Bonn Open locken starke Namen
Bei den Bonn Open in Ramersdorf kehrt Titelverteidiger Jurij Rodionov zurück. Das Challenger-Turnier vom 26. Juli bis 2. August bietet mehrere frühere Top-60-Spieler und acht deutsche Nachwuchshoffnungen.

Die Bonn Open gehen in diesem Sommer mit einem auffallend stark besetzten Feld an den Start. Beim Challenger-Turnier auf der Anlage des TC Blau-Gelb Beuel in Ramersdorf schlägt vom 26. Juli bis 2. August auch Titelverteidiger Jurij Rodionov wieder auf. Der Österreicher hatte im Vorjahr überraschend den Pokal geholt und reist nun mit der Chance auf seinen neunten Challenger-Triumph nach Bonn.
Mehrere Ex-Topspieler im Feld
Als bestplatzierter Teilnehmer ist aktuell der Brite Jan Choinski gemeldet, der in Koblenz geboren wurde und bereits acht Challenger-Titel gewonnen hat. Hinter ihm folgen Stefano Travaglia und Rodionov. Insgesamt stehen sieben Profis aus den Top 200 der Weltrangliste im Tableau. Mit dabei sind zudem Spieler, die in den vergangenen Jahren bereits deutlich weiter oben standen: Travaglia erreichte 2021 Rang 60, Pavel Kotov kletterte nach seinem starken Paris-Lauf 2024 bis auf Platz 50, und Roberto Carballes Baena war im April 2023 sogar die Nummer 49 der Welt.

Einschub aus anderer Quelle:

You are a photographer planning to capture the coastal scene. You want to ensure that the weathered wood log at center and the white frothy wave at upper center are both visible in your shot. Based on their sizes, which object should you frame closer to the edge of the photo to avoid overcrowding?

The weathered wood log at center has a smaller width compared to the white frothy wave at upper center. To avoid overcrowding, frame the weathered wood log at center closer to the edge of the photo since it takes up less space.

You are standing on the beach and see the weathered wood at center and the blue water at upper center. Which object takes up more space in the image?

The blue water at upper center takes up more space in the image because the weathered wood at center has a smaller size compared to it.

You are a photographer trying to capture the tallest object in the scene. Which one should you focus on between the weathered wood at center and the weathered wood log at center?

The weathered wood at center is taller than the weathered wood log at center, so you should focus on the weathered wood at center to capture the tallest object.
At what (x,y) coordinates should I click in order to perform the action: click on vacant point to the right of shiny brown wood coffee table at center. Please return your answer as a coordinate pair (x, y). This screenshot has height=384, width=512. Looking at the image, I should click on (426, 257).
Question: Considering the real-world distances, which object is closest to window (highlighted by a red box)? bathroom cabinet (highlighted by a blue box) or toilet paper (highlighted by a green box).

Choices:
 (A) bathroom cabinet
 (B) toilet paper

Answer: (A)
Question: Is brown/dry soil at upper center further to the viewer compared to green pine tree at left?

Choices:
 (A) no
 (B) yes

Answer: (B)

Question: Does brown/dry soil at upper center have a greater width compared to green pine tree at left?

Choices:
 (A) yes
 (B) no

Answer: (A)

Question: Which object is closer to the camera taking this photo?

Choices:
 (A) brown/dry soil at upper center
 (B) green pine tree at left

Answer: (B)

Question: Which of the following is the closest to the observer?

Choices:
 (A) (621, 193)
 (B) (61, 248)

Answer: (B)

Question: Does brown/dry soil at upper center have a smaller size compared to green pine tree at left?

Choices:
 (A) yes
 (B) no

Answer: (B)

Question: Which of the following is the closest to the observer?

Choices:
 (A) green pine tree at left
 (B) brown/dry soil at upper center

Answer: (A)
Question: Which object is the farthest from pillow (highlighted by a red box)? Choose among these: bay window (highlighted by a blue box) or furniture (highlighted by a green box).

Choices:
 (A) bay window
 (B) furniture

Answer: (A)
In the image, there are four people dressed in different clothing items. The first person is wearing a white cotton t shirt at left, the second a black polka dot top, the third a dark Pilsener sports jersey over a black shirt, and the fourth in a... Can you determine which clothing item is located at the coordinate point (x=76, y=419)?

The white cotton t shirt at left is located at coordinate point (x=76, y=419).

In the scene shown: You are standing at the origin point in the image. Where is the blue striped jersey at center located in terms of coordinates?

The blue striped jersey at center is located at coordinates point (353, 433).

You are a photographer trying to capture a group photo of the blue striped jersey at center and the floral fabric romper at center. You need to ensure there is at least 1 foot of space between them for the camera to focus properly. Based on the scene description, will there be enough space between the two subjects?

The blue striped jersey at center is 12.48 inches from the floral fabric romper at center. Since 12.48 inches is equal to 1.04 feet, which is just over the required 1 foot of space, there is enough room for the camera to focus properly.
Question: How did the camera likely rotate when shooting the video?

Carballes Baena bringt dabei auch prominente Grand-Slam-Erfolge mit nach Bonn: Der Spanier gewann auf großer Bühne bereits gegen Denis Shapovalov und Holger Rune. Für das Turnier in Bonn ist das ein klares Signal, dass die Zuschauer Tennis auf hohem Niveau erwarten dürfen.
Auch deutsche Talente bekommen ihre Bühne
Neben den bekannten Namen aus dem internationalen Challenger-Zirkus soll das Turnier auch wieder ein Schaufenster für den deutschen Nachwuchs sein. Acht junge Spieler aus Deutschland stehen in Ramersdorf im Feld, darunter einige der derzeit spannendsten Talente.
- Max Schönhaus als amtierender Junioren-Weltmeister
- Niels McDonald, Sieger der Junioren-French-Open 2025
- Jamie Mackenzie, Junioren-Doppelsieger in Roland Garros 2026
- Henri Squire, Challenger-Champion von Hamburg 2024
Insgesamt kämpfen 50 Einzelspieler um den Titel. Die Qualifikation beginnt am Sonntag, 26. Juli, mit 24 Spielern, von denen sich sechs für das 32er-Hauptfeld qualifizieren. Dazu kommt ein Doppel-Wettbewerb mit 16 Profis. Gespielt wird werktags ab 11 Uhr, am Samstag stehen ab 13 Uhr die Halbfinals sowie das Doppelfinale an, ehe am Sonntag um 13 Uhr das Endspiel steigt.